Question

Which of the following function(s) is(are) surjective?
[Note: $[ m ]$ and $\{ m \}$ denotes greatest integer function less than or equal to $m$ and fraction part function of $m$ respectively, and $D _l$ denotes the domain of the function $y =l( x )$. ]

• A. $f : D _{ f } \rightarrow R , f ( x )=\ln \left(\tan (\pi[ x ])+\left| x ^2+2 x -3\right|\right)$
• B. $g: D_g \rightarrow R, g(x)=\frac{x^2+2 x-3}{x-1}$
• C. $h : D _{ h } \rightarrow R , h ( x )=\ln \left(\frac{1- x }{1+ x }\right)$
• D. $k : D _{ k } \rightarrow R ^{+}, k ( x )=\sqrt{[ x ]+[- x ]+1}+\sqrt{\{ x \}+\{- x \}+1}$

Answer 1

Answer: (A), (C), (D)

### WHAT TO WORK ON
**A)** In the surjectivity question, swap "surjective" for "onto" in the passage starting with "Which of the" and going on through "Answer: (A), (C), (D)".
**B)** According to the note in the surjectivity question, what does $D_l$ denote?

### RECORDS
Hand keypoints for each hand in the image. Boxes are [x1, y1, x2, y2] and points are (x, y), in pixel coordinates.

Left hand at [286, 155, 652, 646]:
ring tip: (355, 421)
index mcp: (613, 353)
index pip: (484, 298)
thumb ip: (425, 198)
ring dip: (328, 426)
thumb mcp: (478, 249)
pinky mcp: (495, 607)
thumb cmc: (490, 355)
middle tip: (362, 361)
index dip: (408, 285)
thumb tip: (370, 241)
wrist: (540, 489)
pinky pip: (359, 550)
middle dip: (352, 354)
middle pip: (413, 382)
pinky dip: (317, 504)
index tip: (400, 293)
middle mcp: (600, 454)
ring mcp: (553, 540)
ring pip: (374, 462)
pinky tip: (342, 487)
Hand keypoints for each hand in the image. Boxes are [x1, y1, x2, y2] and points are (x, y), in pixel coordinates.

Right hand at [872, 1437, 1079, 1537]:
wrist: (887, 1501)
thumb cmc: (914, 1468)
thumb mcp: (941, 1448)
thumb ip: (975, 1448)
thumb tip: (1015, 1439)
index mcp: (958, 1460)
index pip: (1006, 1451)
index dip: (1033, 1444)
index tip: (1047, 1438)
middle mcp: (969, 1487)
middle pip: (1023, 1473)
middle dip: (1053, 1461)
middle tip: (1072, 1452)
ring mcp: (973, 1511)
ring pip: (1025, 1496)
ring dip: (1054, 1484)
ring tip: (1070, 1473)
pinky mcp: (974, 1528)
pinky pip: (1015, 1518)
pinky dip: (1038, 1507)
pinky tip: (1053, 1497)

* * *

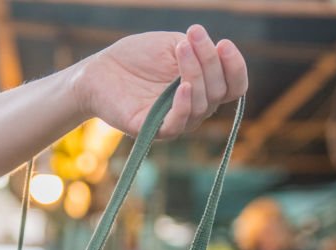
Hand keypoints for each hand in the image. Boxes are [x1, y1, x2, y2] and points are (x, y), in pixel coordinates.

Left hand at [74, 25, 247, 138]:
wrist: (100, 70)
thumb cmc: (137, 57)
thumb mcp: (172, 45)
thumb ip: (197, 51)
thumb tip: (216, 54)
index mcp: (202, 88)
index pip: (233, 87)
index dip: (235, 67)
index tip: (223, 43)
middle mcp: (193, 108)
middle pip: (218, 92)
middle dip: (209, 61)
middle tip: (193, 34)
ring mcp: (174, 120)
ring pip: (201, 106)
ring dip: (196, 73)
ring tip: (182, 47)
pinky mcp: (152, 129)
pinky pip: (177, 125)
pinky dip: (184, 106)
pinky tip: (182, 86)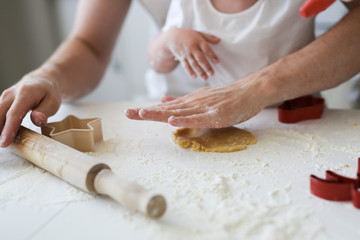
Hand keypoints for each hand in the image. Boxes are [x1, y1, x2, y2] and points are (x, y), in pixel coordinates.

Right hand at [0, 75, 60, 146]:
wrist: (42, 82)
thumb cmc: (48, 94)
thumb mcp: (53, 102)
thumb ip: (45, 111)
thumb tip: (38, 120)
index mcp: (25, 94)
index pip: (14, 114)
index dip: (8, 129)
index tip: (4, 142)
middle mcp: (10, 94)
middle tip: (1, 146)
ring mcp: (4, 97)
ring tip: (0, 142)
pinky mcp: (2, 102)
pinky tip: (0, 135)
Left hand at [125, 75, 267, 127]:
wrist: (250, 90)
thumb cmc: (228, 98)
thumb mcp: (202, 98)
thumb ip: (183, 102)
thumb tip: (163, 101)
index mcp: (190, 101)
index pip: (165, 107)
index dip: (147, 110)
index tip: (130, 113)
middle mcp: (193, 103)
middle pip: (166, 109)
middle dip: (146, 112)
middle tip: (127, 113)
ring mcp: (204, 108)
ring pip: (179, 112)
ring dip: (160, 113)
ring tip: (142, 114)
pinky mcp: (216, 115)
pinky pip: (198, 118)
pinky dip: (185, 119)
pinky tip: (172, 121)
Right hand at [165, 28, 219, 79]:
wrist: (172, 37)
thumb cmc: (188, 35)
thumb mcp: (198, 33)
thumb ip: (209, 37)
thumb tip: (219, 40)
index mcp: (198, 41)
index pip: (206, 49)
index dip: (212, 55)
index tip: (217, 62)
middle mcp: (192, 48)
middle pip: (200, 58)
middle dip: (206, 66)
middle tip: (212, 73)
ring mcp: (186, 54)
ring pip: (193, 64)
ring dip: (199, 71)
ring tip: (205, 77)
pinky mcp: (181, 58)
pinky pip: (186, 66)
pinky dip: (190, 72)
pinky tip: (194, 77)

--

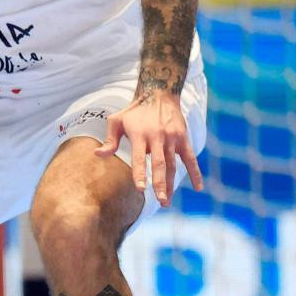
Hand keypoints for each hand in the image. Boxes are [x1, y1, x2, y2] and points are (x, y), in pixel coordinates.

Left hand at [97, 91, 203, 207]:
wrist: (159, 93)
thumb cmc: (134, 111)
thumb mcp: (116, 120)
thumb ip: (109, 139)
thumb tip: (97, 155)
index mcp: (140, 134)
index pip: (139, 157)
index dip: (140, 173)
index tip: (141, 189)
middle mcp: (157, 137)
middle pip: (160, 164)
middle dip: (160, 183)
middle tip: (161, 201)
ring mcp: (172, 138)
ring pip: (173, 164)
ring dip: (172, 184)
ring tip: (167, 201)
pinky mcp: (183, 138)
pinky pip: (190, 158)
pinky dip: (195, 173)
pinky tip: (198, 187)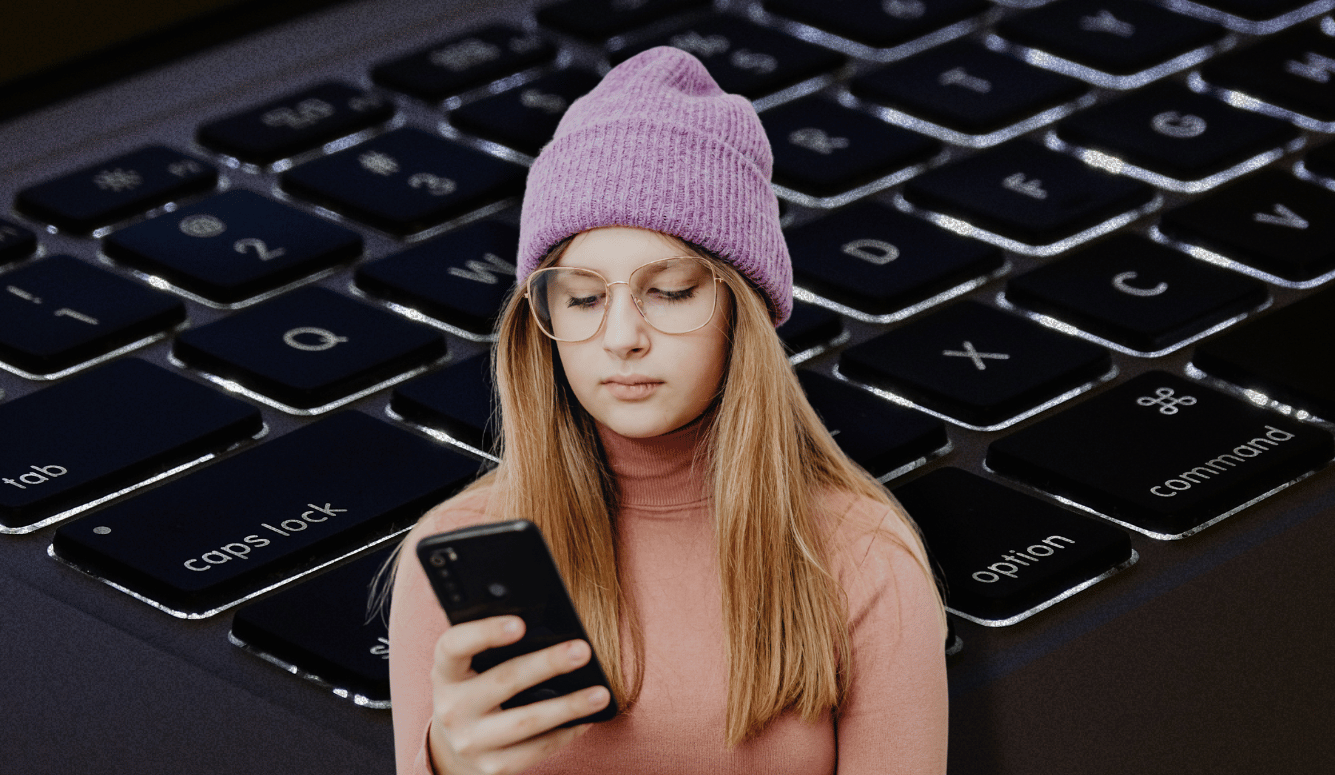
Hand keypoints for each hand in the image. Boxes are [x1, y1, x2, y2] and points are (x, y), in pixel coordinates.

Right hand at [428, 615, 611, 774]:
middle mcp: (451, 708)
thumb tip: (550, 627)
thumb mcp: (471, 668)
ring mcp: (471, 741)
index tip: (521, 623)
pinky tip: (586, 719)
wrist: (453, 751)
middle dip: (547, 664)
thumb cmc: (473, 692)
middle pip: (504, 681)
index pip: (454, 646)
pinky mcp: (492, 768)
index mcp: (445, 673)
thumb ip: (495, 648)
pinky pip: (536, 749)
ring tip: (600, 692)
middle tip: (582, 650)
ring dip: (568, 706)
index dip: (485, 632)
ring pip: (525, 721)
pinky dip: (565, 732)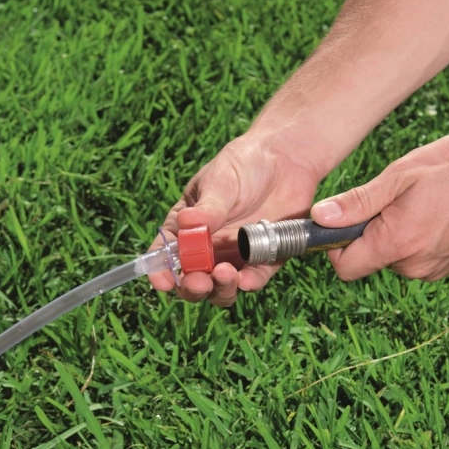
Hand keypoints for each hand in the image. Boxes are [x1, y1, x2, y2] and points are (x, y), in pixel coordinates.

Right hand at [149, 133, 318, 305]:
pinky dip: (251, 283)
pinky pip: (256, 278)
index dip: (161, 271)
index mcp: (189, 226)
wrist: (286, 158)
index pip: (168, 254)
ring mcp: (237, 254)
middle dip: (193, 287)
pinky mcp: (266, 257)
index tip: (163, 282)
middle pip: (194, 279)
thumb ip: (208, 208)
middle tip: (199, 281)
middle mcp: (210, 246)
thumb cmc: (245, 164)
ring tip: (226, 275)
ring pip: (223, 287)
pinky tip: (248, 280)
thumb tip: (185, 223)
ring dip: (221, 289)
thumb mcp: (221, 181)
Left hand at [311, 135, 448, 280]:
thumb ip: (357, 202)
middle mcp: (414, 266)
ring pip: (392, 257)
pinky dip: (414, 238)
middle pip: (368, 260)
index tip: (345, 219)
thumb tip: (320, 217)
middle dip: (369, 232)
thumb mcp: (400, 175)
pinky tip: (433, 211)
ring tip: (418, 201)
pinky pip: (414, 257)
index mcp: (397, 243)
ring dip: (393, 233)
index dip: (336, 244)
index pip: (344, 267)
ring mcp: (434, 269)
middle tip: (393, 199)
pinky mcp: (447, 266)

### RESPONSES BY ITEM NUMBER
**A)**
Which of the following function(s) is(are) onto?
[Note: $[ m ]$ and $\{ m \}$ denotes greatest integer function less than or equal to $m$ and fraction part function of $m$ respectively, and $D _l$ denotes the domain of the function $y =l( x )$. ]

• A. $f : D _{ f } \rightarrow R , f ( x )=\ln \left(\tan (\pi[ x ])+\left| x ^2+2 x -3\right|\right)$
• B. $g: D_g \rightarrow R, g(x)=\frac{x^2+2 x-3}{x-1}$
• C. $h : D _{ h } \rightarrow R , h ( x )=\ln \left(\frac{1- x }{1+ x }\right)$
• D. $k : D _{ k } \rightarrow R ^{+}, k ( x )=\sqrt{[ x ]+[- x ]+1}+\sqrt{\{ x \}+\{- x \}+1}$

Answer 1

Answer: (A), (C), (D)

**B)** The domain of the function $y = l(x)$.